Not everyone is excited about this CoP addition. “We cannot support including electronic event notification as a condition of participation for Medicare and Medicaid,” warns Ashley Thompson, senior vice president for public policy analysis and development for the American Hospital Association (AHA) in a statement on the rule.

Thompson adds, “We believe that CMS already has better levers to ensure the exchange of appropriate health information for patients. We recommend the agency focus on building this exchange infrastructure rather than layering additional requirements on hospitals.”

Models and RFIs: CMS has been payment-model happy lately, and the proposed rule suggests interoperability-specific models may be on the horizon. “CMS plans to promote interoperability across the healthcare spectrum through model testing that focuses on using emerging standards, models leveraging non-traditional data and technology-enabled patient engagement platforms,” mentions the fact sheet.
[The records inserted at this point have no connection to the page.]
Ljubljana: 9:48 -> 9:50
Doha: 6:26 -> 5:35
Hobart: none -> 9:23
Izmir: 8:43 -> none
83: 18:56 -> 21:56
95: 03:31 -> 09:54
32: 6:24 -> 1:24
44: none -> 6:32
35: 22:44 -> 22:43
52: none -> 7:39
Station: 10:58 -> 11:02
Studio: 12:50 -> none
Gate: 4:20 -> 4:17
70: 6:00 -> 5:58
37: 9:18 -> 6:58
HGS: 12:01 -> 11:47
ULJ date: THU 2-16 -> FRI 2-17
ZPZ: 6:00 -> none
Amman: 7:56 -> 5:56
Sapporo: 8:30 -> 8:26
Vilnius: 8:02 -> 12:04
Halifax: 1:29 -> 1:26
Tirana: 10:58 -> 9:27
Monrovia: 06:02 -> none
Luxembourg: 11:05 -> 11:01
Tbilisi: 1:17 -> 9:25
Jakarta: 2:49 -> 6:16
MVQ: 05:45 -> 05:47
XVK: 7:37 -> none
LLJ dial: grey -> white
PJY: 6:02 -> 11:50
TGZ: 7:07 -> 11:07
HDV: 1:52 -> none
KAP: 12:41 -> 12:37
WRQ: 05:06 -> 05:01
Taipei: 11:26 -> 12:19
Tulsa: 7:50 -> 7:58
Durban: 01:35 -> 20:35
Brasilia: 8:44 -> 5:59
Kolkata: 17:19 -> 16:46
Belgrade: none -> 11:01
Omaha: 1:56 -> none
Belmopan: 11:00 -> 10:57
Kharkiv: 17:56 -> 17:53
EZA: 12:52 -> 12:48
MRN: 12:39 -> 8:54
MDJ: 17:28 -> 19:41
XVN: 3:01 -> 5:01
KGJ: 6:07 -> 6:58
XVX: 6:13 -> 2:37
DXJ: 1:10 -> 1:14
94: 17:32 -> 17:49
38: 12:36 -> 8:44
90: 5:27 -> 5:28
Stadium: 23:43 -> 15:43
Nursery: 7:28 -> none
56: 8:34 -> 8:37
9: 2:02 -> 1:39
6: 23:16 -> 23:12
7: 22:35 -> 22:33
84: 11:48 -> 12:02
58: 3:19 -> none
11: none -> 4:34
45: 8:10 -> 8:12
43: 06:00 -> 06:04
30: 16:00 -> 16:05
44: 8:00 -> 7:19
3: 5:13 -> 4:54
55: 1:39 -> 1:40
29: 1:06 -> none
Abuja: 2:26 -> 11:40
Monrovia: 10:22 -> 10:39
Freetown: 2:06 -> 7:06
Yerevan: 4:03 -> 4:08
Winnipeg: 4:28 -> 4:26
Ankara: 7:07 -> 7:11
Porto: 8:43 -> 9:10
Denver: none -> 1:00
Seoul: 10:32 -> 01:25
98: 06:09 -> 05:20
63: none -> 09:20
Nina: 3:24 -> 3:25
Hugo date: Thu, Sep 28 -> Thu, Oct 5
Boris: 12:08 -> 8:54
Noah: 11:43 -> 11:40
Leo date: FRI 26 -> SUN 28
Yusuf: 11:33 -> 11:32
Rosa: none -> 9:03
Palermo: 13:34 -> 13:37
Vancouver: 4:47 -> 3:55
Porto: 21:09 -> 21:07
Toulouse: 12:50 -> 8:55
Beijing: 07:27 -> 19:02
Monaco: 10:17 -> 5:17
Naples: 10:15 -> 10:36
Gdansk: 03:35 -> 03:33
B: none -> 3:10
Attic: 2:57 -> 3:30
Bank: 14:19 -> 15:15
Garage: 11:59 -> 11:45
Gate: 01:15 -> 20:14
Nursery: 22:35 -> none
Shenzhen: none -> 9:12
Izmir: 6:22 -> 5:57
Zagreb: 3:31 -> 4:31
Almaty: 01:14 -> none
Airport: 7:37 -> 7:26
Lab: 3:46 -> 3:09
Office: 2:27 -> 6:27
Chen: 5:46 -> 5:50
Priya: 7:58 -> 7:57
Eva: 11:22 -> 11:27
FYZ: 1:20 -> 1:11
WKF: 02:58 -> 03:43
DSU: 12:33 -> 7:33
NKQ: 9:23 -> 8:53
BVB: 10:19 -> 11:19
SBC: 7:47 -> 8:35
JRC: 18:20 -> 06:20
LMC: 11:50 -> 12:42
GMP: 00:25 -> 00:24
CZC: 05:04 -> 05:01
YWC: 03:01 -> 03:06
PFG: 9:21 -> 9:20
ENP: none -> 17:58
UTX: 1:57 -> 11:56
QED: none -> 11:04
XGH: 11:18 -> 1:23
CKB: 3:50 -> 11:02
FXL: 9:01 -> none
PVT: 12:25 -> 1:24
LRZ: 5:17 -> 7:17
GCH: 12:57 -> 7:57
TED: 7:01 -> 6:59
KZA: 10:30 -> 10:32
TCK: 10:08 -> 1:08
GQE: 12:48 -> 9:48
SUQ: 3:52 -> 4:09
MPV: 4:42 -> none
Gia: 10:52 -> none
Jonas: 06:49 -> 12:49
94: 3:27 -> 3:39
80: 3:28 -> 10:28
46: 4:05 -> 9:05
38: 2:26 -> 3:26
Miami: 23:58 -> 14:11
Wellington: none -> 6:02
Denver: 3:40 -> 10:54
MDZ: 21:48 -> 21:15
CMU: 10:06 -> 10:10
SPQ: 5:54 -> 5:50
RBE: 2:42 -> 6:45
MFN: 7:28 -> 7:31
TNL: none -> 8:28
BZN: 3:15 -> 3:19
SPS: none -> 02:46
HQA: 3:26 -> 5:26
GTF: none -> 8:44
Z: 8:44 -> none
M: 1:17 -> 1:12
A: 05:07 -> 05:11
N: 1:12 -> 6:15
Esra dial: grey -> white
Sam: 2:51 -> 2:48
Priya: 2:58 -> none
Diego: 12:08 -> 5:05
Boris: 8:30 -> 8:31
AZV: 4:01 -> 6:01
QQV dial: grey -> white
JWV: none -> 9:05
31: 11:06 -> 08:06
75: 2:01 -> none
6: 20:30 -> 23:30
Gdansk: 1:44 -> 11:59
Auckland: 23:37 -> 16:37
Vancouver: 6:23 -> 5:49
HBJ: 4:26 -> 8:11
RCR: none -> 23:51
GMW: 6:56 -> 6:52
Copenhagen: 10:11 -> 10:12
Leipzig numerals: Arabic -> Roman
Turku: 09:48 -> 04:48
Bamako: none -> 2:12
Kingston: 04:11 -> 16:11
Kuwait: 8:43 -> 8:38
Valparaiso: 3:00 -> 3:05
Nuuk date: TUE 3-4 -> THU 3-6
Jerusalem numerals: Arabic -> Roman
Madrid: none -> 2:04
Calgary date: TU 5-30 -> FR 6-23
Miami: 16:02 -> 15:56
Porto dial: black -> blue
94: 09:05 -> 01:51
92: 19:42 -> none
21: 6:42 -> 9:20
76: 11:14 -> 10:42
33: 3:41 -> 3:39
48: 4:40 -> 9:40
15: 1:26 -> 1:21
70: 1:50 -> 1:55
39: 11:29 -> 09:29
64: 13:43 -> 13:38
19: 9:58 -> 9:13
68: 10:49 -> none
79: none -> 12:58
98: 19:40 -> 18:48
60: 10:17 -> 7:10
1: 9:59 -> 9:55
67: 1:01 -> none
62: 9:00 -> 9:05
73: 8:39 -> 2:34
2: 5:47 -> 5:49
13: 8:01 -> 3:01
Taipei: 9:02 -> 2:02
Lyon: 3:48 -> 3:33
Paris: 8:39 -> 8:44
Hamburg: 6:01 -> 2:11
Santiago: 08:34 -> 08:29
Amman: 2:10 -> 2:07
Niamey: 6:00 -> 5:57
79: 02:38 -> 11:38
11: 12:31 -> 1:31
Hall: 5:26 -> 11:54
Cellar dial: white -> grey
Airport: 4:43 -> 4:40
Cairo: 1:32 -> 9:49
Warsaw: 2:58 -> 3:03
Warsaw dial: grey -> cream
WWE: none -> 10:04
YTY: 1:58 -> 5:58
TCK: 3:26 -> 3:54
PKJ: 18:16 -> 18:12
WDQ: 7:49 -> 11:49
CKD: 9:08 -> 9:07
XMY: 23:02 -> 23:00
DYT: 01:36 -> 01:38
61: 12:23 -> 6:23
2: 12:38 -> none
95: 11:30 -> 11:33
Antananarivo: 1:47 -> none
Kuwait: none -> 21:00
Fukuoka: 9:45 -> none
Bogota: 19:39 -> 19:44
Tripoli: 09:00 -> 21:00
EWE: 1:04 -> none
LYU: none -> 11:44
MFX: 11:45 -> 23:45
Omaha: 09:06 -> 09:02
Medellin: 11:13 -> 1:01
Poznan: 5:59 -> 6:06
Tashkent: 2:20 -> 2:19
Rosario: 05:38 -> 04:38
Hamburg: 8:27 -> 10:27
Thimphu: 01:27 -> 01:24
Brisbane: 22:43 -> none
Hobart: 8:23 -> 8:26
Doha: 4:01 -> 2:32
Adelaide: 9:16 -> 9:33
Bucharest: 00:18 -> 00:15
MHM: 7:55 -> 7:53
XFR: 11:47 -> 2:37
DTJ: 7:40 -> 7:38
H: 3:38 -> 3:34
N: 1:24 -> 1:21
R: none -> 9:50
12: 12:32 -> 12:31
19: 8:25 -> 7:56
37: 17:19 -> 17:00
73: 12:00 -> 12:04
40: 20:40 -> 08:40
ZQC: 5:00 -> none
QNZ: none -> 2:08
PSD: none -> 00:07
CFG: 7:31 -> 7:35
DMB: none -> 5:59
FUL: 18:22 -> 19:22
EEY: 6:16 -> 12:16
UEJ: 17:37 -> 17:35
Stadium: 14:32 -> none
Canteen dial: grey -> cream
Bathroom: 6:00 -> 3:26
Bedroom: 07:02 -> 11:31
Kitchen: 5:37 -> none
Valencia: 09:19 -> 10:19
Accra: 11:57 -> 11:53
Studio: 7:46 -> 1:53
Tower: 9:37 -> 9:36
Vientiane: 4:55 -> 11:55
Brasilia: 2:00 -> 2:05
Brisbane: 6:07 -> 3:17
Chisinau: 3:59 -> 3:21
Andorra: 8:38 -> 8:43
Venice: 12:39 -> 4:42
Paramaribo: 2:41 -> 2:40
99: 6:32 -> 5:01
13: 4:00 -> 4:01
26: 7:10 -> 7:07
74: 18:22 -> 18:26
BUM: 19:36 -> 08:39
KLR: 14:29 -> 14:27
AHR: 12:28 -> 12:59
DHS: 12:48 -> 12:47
The agency doesn’t list specifics, however, and is requesting the public’s input on design and testing.

CMS will accept stakeholder feedback through May 3, 2019. The two requests for information (RFI) include:

  • Ideas to encourage adoption of health IT across healthcare platforms, where such technology is not as prevalent like long-term and post-acute care.
  • Input on protecting patients’ identities while »promoting health IT and data sharing.

Resource: Review the CMS proposed rule in the Federal Register at www.federalregister.gov/documents/2019/03/04/2019-02200/medicare-and-medicaid-programs-patient-protection-and-affordable-care-act-interoperability-and.